Continue the results excerpt on cognitive performance in medicated patients, unmedicated patients, and controls, starting after its final sentence.

Selected excerpt |
_ _ _ _ _ _ _

An ANOVA with d-prime (d’) on the DPX task as the dependent variable (Table 3) indicated a main effect of Group. Post-hoc analyses indicated that both the unmedicated and medicated groups had significantly lower d’ scores relative to controls (p<.001). There was no significant difference between the medicated and unmedicated groups (p=.78).

Working Memory

An ANOVA with LNS total score as the dependent variable indicated a main effect of Group (Table 3). Follow-up analyses showed that CON scored significantly higher than both patient groups (ps<.001), with no significant differences between the medicated and unmedicated groups (p=.13). Examining Run Span Score revealed a significant effect of Group with controls performing significantly better than both patient groups (ps<.05). The unmedicated group performed significantly better than the medicated group (p<.05).

Episodic Memory

For the HVLT (Table 3), we found a significant main effect of Group (CON, unmedicated, medicated) with controls outperforming both patient groups (ps<.05). The unmedicated patients performed significantly better than the medicated group (p<.001).

For the RISE (Table 3), we conducted a repeated-measures ANOVA with encoding condition (Item-Specific Recognition Accuracy, Relational Recognition Accuracy) as a within subject variable and Group as a between subject variable. There was a main effect of condition with participants showing lower performance on the relational recognition task relative to the item recognition task. A significant effect of Group with both medicated and unmedicated groups showed impairments in both conditions relative to controls (ps<.05). There were no significant differences between the medicated and unmedicated groups (p>.20)

Analyses in Age Matched Group

Given that age is known to be related to performance across cognitive domains, we examined whether our findings relating to group differences in unmedicated, medicated and control participants remained when looking at subsets of the participants groups matched for age. We created groups matched on age by sequentially removing older participants in the control and medicated SZ groups until there was less than 1-year difference between groups (F(2,194)=.16, p=85). As shown in Supplemental Table 1, the patient groups still had a lower WTAR score (F(2,194=6.82, p<.005) than controls, however there was no significant difference between the patients groups (p=.61).

When examining the age matched group (CON, unmedicated, medicated), we once again found that CON participants outperformed both the unmedicated and medicated groups across the majority of tasks including processing speed (F(2,190)=15.06, p<.001, ηp2=.14), cognitive control (F(2,188=6.95, p<.005, ηp2=.07), letter number sequencing (F(2,190)=12.41, p<.001, ηp2=.12), original running span (F(2,192)=6.69, p<.05, ηp2=..07), verbal learning (F(2,191=13.93, p<.001, ηp2=.13), item-specific encoding (F(2,192)=4.91, p<.01), relational encoding (F(2,192=7.46, p<.005), visual integration (F(2,191)=6.45, p<.005, ηp2=.07) and explicit reinforcement learning (F(2,191=3.31, p<.05, ηp2=.04). Similar to the analyses in the entire sample, there were no main effects of group when examining implicit reinforcement learning. Age matched medicated participants performed more poorly than unmedicated participants on the HVLT (p<.05), item recognition (p<.05) and visual integration (p<.05)

_ _ _ _ _ _ _

Collected data entries
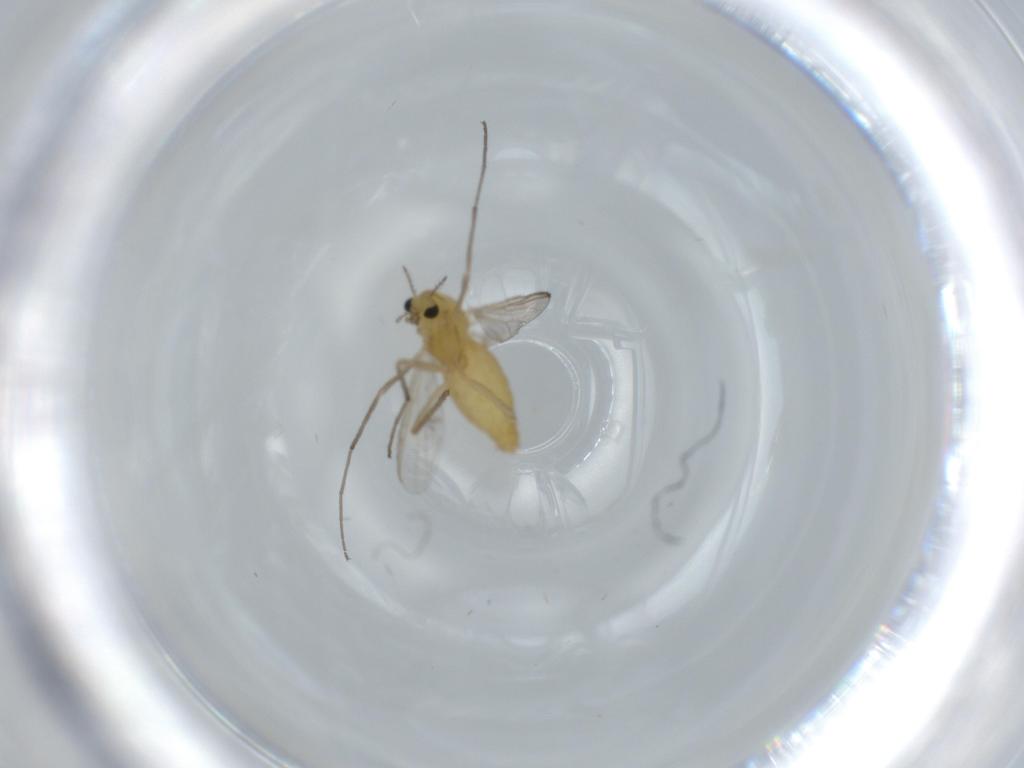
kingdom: Animalia
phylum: Arthropoda
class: Insecta
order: Diptera
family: Chironomidae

_ _ _ _ _ _ _

Solved exercise |
Relationship Between Cognitive Performance to Chlorpromazine and Anticholinergic Load Among Medicated Patients

When comparing CPZ dose and task measures (Supplemental Table 2), we found significant relationships that survived multiple comparison correction between CPZ and processing speed (r=−.35, p<.01), HVLT (r=−.35, p<.01), LNS (r=−.30, p<.01), and running span (r=−.30, ps<.01) suggesting that higher CPZ load was related to poorer performance across tasks.

As shown in Table 4, we found that HVLT was related to anticholinergic load such that greater anticholinergic load was associated with poorer verbal learning. However, this finding did not remain significant after correcting for multiple comparisons using FDR correction. Further, we conducted an exploratory stepwise analysis entering anticholinergic load in Step 1 and group in Step 2 to predict HVLT, and while the first step was significant (r=.26, r square = .067, p <.005), when group was entered into the model, group was significant (p<.05)while anticholinergic load was a trend (p=.08).

Examining Potential Symptom Effects within Patient Groups

Finally, we examined whether including positive symptoms, motivation and pleasure, and expressive deficits influenced differences between patient groups (unmedicated and medicated) within each task. While symptom variables were related to some task performance metrics, the overall pattern of group differences remained the same when entering positive and negative symptoms into analyses.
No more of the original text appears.